= WHAT IS EXPECTED =
This exercise calls for every line of the listing below that contains the word "Manufacturers".

============================================================

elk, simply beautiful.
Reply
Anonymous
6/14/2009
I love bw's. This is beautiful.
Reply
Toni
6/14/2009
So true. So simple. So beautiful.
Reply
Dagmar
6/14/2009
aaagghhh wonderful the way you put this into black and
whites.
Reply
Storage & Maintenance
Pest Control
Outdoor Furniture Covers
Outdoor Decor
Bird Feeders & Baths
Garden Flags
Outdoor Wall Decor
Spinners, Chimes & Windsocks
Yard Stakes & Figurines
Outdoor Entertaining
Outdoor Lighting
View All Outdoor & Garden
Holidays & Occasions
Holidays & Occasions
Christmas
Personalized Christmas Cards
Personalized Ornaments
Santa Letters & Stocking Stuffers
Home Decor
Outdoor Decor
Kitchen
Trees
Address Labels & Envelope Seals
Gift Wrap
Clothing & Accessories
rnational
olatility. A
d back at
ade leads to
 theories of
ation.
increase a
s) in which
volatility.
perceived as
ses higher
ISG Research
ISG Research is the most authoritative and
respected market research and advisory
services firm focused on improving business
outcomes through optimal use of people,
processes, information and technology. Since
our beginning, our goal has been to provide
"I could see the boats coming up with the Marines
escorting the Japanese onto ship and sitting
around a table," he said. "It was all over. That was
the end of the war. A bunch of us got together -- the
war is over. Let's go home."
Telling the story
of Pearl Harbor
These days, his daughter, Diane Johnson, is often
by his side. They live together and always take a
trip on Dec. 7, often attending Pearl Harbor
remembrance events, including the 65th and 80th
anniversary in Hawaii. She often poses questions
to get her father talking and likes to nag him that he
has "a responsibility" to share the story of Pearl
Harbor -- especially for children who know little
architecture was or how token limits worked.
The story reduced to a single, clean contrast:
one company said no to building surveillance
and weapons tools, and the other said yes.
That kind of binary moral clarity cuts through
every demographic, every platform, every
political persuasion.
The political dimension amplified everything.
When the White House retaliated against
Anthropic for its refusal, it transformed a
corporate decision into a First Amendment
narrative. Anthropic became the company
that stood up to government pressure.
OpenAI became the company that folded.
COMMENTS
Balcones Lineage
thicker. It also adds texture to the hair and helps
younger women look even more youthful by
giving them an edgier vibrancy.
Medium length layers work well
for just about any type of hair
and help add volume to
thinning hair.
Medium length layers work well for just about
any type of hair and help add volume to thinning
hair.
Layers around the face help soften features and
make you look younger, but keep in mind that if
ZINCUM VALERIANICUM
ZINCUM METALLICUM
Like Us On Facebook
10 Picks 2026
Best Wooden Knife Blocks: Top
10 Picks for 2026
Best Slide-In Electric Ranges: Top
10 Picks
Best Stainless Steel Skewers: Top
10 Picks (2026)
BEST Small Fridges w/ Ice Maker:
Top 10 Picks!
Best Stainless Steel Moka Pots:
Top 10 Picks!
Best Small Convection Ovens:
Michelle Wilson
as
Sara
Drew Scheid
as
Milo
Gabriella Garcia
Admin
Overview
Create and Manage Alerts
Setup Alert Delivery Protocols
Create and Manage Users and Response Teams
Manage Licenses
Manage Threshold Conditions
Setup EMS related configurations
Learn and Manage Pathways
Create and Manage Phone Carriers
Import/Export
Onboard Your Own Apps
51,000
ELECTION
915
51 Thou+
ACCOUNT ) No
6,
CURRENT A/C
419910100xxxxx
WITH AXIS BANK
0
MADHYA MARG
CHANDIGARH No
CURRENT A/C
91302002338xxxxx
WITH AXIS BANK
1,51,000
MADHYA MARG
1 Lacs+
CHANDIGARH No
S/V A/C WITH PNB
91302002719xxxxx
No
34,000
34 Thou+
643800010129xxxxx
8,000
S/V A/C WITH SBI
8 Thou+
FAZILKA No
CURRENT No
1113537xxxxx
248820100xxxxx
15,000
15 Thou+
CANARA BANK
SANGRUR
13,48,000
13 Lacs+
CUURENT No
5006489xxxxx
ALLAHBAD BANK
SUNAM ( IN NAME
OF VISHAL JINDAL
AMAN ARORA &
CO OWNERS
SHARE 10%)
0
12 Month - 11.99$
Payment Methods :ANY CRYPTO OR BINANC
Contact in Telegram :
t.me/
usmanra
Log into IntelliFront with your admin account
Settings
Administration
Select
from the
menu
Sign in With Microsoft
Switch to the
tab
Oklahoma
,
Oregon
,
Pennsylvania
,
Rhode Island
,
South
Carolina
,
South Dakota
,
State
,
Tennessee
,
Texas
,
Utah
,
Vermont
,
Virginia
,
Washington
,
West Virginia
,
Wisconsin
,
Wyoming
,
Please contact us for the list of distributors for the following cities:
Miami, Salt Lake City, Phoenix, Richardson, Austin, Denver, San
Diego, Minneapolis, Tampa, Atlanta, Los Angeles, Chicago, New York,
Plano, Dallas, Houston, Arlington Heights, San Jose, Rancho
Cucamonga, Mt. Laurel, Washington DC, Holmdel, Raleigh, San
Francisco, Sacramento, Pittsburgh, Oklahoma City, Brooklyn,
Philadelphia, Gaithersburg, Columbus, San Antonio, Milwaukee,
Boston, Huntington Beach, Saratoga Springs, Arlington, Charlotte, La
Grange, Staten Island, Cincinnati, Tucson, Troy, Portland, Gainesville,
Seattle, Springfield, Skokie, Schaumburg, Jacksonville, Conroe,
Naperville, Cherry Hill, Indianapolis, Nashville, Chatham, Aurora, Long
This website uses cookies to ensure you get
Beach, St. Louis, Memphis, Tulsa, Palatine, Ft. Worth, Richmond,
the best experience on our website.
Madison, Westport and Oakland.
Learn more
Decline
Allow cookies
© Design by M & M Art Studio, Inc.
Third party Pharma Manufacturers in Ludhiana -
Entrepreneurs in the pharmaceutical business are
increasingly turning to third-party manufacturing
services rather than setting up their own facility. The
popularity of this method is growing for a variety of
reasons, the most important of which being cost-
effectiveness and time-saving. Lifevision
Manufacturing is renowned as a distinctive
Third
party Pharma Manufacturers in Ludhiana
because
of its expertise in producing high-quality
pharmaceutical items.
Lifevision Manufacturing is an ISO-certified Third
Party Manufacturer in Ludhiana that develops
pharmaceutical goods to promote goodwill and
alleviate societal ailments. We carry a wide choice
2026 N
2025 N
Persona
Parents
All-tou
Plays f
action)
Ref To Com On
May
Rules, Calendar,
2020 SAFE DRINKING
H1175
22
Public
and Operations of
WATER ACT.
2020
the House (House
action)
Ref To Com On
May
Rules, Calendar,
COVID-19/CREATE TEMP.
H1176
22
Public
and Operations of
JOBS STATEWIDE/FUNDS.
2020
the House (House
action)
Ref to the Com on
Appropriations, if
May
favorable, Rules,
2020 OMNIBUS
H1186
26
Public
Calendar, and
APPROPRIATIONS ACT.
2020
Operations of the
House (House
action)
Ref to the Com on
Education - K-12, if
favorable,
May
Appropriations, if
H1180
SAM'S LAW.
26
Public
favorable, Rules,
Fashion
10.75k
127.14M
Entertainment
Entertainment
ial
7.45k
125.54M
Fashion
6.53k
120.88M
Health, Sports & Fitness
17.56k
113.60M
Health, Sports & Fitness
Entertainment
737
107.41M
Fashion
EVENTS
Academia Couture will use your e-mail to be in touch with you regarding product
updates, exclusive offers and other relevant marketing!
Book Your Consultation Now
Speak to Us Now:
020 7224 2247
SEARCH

============================================================

= ANSWER FOR THE TASK =
Third party Pharma Manufacturers in Ludhiana -
party Pharma Manufacturers in Ludhiana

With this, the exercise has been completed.